Затѣмъ есть еще сфера, гдѣ присутствіе жизни несомнѣнно; это — явленія исторической жизни народа, это великія событія, въ которыхъ внутренняя сила вещей проявляется помимо людской воли. Уваженіе къ исторіи и умѣнье понимать ее — вотъ самый трудный, но правильный результатъ исканія жизни. «1805 годъ» показываетъ намъ, какъ далеко ушелъ въ этомъ дѣлѣ гр. Л. Н. Толстой. Конечно, никто не забудетъ, напримѣръ, такой фигуры, какъ Багратіонъ въ этомъ разсказѣ.

Но исторія совершается передъ нами. На нашихъ глазахъ происходила страшная борьба нѣсколькихъ государствъ съ Россіею и узломъ этой борьбы былъ Севастополь. Была, слѣдовательно, возможность увидѣть историческую жизнь лицомъ къ лицу, такъ близко, какъ только возможно. Позволимъ себѣ сказать, что это желаніе входило въ число побужденій, приведшихъ гр. Толстого на бастіоны Севастополя. Поэтъ былъ при оборонѣ Севастополя и разсказалъ намъ это событіе если не вполнѣ, то все же въ нѣкоторыхъ чертахъ, достойныхъ самого событія.

Но, повторяемъ, главный центръ не здѣсь: главный центръ въ томительной думѣ объ истинной жизни и красотѣ и о душевномъ безсиліи, недающемъ людямъ, доступа къ этой жизни и красотѣ. Мы попробуемъ въ слѣдующей статьѣ анализировать эту думу и подтвердить выписками наши общія положенія.

Статья вторая.

Въ заключеніе одной изъ мастерскихъ своихъ повѣстей (Севастополь въ маѣ 1855) гр. Л. Н. Толстой какъ-бы невольно высказалъ глубочайшій мотивъ своей поэзіи.

«Герой моей повѣсти — говоритъ онъ — котораго я люблю всѣми силами души, котораго старался воспроизвести во всей красотѣ его, и который всегда былъ, есть и будетъ прекрасенъ — правда». (Ч. II, стр. 61)[1].

Тутъ разомъ высказывается и то, что поэтъ ищетъ героя, ищетъ прекрасныхъ явленій жизни, и то, что онъ приступаетъ къ жизни съ требованіями неподкупной правды, и то, что въ своемъ строгомъ исканіи онъ не находитъ героя, не находитъ прекрасной жизни. Ему остается одно — признать свое исканіе за прекрасную черту, свои требованія за нормальное явленіе. Такъ онъ и сдѣлалъ, восхваляя свою правдивость.

Какъ мы уже сказали, поэтъ въ своихъ поискахъ за жизнью и красотою приходилъ на бастіоны Севастополя во время его обороны. И что же? Повидимому, онъ и тутъ не нашелъ героическихъ чертъ. Оканчивая повѣсть, изъ которой мы привели заключеніе, онъ говоритъ:

«Гдѣ выраженіе зла, котораго должно избѣгать? Гдѣ выраженіе добра, которому должно подражать въ этой повѣсти? Кто злодѣй, кто герой ея? Всѣ хороши и всѣ дурны» (тамъ же).
============================================================
* Условия задания
1) Переведите на английский язык предложение из отрывка о Толстом: «Была, слѣдовательно, возможность увидѣть историческую жизнь лицомъ къ лицу, такъ близко, какъ только возможно».
2) Перепишите слово в слово из отрывка о Толстом всё, что идёт от «Но, повторяемъ, главный» вниз до «Статья вторая.».
Позиции набора данных здесь ни для чего не нужны.

[Позиции набора данных]
============================================================
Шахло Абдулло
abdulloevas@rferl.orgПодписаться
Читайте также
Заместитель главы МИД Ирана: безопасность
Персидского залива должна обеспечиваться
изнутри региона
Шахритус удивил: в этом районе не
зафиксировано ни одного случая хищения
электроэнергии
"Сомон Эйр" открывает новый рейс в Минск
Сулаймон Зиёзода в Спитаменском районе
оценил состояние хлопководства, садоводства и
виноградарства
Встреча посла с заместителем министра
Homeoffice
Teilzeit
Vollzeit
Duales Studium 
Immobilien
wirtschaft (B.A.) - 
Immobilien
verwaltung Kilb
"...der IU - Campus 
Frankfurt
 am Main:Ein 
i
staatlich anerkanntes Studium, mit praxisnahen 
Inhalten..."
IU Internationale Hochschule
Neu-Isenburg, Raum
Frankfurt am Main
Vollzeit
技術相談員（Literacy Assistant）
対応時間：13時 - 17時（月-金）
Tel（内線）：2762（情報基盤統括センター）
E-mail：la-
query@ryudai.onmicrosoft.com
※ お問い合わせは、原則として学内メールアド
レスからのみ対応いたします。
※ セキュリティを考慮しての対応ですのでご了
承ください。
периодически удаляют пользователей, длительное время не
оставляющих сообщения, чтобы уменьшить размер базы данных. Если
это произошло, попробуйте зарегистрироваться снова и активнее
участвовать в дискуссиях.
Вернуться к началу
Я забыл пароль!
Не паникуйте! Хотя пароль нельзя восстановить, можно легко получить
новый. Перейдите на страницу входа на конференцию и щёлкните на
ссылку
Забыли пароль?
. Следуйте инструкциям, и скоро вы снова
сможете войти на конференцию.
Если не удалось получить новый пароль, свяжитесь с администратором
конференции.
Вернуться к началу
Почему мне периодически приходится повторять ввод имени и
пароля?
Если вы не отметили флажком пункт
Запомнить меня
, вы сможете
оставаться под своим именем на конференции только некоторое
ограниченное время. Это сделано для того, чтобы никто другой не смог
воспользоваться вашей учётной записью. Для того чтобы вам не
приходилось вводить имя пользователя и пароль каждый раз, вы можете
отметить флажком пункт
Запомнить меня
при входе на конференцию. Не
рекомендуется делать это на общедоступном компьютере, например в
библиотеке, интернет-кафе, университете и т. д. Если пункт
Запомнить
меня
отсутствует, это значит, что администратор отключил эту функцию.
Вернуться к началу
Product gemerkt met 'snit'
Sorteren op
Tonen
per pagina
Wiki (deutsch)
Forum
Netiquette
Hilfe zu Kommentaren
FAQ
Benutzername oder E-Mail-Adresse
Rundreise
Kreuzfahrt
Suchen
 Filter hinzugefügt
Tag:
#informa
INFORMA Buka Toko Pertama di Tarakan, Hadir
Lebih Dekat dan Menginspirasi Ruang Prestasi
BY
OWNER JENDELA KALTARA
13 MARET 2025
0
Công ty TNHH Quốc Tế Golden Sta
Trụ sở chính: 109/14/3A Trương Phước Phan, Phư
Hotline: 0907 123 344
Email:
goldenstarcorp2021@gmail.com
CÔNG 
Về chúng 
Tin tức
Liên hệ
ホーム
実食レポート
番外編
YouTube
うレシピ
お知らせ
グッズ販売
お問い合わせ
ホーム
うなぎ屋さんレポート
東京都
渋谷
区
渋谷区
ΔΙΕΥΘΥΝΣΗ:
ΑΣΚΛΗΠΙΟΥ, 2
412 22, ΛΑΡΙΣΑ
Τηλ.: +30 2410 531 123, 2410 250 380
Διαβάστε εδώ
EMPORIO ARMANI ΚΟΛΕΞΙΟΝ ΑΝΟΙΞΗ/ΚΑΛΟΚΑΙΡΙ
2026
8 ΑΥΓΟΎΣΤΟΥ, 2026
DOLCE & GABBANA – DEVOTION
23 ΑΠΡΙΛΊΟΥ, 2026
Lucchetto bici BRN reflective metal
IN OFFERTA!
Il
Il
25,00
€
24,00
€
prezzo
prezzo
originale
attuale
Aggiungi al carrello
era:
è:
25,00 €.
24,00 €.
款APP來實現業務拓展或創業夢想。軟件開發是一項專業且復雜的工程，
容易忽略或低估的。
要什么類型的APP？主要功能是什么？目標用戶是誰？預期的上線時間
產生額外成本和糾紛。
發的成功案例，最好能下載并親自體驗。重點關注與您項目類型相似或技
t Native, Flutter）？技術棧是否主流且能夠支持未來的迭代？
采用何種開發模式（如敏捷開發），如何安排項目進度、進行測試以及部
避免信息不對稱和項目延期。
============================================================
* Ответы к заданию
1) There was, consequently, an opportunity to see historical life face to face, as closely as possible.

2)
Но, повторяемъ, главный центръ не здѣсь: главный центръ въ томительной думѣ объ истинной жизни и красотѣ и о душевномъ безсиліи, недающемъ людямъ, доступа къ этой жизни и красотѣ. Мы попробуемъ въ слѣдующей статьѣ анализировать эту думу и подтвердить выписками наши общія положенія.

Статья вторая.